Dataset excerpts:
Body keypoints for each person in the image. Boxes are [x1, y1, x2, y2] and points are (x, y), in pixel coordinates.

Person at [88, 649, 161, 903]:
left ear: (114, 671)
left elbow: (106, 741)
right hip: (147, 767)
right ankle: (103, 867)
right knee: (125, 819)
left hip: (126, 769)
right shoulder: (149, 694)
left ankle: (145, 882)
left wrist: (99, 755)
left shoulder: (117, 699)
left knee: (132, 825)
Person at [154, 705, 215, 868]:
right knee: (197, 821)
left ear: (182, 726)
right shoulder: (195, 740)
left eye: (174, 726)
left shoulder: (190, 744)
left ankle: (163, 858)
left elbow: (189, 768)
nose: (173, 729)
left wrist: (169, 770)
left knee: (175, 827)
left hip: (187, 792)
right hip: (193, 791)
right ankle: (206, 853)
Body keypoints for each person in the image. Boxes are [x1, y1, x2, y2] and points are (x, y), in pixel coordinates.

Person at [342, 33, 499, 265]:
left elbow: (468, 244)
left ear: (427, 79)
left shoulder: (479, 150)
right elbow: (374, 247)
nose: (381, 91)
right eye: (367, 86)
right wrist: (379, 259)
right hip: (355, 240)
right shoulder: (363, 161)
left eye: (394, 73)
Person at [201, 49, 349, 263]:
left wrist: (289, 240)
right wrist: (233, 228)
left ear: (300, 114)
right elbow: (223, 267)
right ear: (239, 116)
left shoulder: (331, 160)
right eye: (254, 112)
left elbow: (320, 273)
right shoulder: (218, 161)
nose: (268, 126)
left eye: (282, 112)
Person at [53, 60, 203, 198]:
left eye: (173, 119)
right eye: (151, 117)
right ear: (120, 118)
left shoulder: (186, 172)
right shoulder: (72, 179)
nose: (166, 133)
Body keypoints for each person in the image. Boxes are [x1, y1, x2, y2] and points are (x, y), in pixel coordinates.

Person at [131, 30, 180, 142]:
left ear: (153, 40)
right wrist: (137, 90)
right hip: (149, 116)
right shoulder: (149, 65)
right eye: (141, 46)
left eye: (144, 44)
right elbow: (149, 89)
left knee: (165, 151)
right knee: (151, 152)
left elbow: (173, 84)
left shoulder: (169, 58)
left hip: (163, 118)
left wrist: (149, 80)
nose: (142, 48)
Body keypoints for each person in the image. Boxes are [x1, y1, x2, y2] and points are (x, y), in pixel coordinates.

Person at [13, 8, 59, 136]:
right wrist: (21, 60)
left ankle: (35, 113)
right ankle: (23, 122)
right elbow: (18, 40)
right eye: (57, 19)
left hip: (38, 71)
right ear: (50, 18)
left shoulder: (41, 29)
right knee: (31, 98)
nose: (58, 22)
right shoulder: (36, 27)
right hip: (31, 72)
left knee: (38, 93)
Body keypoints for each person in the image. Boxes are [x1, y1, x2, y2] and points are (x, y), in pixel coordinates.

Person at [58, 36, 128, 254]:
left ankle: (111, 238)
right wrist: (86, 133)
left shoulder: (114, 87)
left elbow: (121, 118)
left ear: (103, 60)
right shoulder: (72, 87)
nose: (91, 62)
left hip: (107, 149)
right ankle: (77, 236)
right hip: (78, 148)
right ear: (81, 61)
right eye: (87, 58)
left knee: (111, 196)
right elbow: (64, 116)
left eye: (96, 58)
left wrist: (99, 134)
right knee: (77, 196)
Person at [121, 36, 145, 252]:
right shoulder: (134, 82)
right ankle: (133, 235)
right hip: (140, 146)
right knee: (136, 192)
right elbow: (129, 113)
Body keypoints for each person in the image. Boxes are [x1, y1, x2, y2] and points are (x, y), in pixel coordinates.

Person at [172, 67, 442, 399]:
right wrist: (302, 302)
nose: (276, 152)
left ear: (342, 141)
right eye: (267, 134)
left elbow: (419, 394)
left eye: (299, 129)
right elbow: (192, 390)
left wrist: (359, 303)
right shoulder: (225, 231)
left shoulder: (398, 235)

The task: Each line above that holds the string "knee" should be copied and shown.

Answer below:
right knee: (125, 819)
left knee: (132, 825)
right knee: (197, 821)
left knee: (175, 827)
left knee: (165, 151)
right knee: (151, 152)
right knee: (31, 98)
left knee: (38, 93)
left knee: (111, 196)
right knee: (77, 196)
right knee: (136, 192)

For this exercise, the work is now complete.